Le 6 mai, sa propre église lui refuse les derniers sacrements parce qu’il refuse de rétracter le serment civique qu’il avait prêté à l’Assemblée constituante. Le 25 mai, Monseigneur Guillon, évêque de Beauvais, enfreignant les ordres donnés par la hiérarchie ecclésiastique, administre les derniers sacrements à l’abbé Grégoire. Cet acte de générosité chrétienne lui fit perdre son évêché de Beauvais.
Le 28 mais 1831, à 16 heures, l’ancien curé d’Emberménil expire.
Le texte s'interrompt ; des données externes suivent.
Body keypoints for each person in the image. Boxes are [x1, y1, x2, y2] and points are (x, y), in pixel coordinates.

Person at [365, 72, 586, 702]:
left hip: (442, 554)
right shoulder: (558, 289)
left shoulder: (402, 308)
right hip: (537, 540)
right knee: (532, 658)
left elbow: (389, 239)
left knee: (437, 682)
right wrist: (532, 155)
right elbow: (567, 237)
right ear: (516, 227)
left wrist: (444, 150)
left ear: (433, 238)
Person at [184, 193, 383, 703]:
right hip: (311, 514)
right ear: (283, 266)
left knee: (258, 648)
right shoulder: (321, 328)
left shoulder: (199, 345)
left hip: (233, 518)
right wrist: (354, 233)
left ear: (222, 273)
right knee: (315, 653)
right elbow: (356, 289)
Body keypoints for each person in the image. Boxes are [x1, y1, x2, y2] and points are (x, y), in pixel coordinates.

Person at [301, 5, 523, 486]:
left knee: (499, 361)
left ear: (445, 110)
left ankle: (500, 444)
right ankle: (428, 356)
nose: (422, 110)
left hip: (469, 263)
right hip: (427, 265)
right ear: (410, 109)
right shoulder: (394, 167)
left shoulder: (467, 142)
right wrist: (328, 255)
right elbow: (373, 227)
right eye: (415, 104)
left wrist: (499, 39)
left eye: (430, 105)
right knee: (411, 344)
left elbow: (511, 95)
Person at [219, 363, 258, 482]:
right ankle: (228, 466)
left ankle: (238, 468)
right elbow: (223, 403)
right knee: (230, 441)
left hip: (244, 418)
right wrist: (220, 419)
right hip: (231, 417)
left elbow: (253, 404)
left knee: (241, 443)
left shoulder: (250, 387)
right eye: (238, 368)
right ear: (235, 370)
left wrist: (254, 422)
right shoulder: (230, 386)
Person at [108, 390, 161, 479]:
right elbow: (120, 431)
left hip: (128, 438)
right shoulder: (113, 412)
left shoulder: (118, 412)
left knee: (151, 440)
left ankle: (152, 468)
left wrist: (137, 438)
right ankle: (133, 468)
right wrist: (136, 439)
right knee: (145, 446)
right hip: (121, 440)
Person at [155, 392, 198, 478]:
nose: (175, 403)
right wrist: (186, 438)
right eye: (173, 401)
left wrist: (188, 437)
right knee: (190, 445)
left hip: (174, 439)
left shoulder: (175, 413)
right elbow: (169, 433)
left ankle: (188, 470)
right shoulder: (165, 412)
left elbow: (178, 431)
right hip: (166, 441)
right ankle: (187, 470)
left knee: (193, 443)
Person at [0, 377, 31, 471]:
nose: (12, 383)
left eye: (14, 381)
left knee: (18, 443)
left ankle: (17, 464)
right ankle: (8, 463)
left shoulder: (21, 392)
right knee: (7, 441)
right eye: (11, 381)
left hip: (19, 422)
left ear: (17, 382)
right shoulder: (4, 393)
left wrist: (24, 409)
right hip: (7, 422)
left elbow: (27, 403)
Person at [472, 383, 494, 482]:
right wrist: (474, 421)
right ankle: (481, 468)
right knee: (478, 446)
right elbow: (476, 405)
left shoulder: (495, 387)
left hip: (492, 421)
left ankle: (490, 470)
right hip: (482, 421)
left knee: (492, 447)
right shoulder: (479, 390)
Le 31 mai, jour des obsèques, plus de 25.000 personnes assistent à ses funérailles. Sa dépouille est inhumée au cimetière du Montparnasse. Sur la croix, sera gravée à sa demande cette prière :  » Mon Dieu, faites- moi miséricorde et pardonnez à mes ennemis. Ma voix et ma plume n’ont cessé de revendiquer les droits imprescriptibles de l’humanité souffrante, sans distinction de rang, de croyance, de couleur. »

Relevez, dans ce texte, toutes les interventions de l’Abbé Grégoire et ses proches en faveur des esclaves de Saint-Domingue.

Notez aussi les prises de position ou actions d’Haïti en l’honneur de l’Abbé Grégoire.

Dans quels autres pays du globe l’Abbé Grégoire fit des interventions contre la traite et l’esclavage ?

Lisez le texte du site du musée de l’Abbé Grégoire et listez ses autres découvertes scientifiques ou domaines d’intervention.